Para já, a associação entre gostar de cebolas e estes melhores resultados de saúde não chega ao ponto de demonstrar uma relação direta de causa e efeito.

Os autores sublinham que o resultado precisa de ser replicado em grupos maiores e mais diversos antes de se poderem tirar conclusões causais ou clínicas.

Ainda assim, há aqui um sinal que merece ser explorado - e os investigadores admitem que pode estar relacionado com compostos bioativos presentes nas cebolas.

No entanto, o principal foco da equipa é mostrar que a abordagem baseada em paladar e olfacto funciona.

Embora apenas um alimento tenha surgido como candidato forte na análise, isso pode até ser visto como uma vantagem: sugere que o método é suficientemente robusto para evidenciar apenas ligações genuínas.

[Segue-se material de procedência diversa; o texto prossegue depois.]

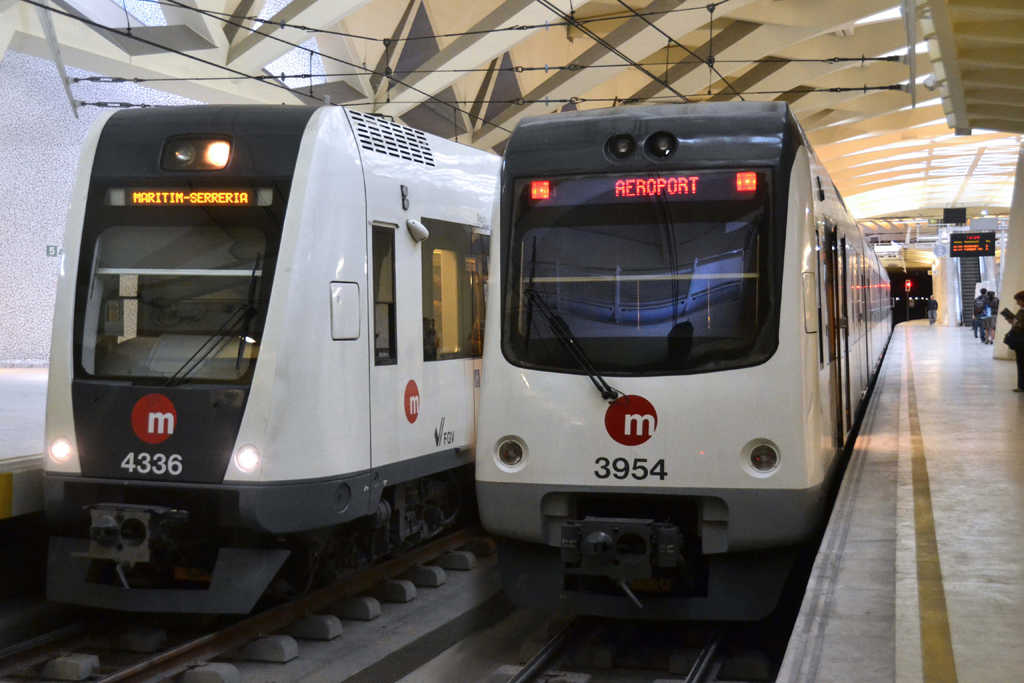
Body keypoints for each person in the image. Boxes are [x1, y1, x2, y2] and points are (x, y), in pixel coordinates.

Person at [1009, 290, 1024, 392]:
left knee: (1021, 363)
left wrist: (1015, 324)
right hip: (1019, 341)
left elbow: (1020, 325)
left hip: (1021, 340)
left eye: (1018, 300)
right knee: (1020, 363)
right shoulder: (1021, 311)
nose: (1017, 303)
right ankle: (1021, 386)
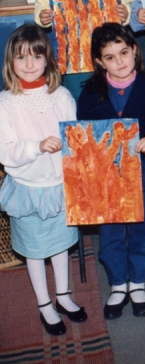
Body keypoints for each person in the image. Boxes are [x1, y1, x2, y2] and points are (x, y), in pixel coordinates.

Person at [77, 23, 145, 320]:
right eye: (110, 57)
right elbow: (82, 132)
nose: (119, 61)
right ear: (99, 62)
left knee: (141, 228)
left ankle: (138, 282)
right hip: (105, 176)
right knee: (110, 232)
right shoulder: (92, 91)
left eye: (124, 52)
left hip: (140, 170)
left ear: (135, 50)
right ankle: (118, 284)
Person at [0, 25, 86, 336]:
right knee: (36, 248)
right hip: (28, 188)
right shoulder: (6, 102)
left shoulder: (61, 95)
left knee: (59, 243)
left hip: (58, 184)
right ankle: (44, 303)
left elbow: (74, 136)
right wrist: (36, 147)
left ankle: (63, 295)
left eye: (36, 57)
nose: (29, 64)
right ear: (10, 62)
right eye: (20, 58)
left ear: (48, 60)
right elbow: (5, 151)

Estima-se que dietas pouco saudáveis sejam responsáveis por cerca de 11 milhões de mortes precoces todos os anos - um custo elevado associado a demasiadas bebidas açucaradas ou a uma ingestão insuficiente de fruta e legumes. Com mais estudos deste tipo, talvez seja possível intervir de forma mais eficaz.

"Determinar se um alimento específico causa, ou está ligado a, uma doença é um desafio significativo na epidemiologia da nutrição", afirma Hwang.

"Construímos um enquadramento orientado por genes do paladar e do olfacto para ajudar os cientistas a compreender melhor como a alimentação contribui para a doença crónica."

A investigação foi publicada na BMC Medicine.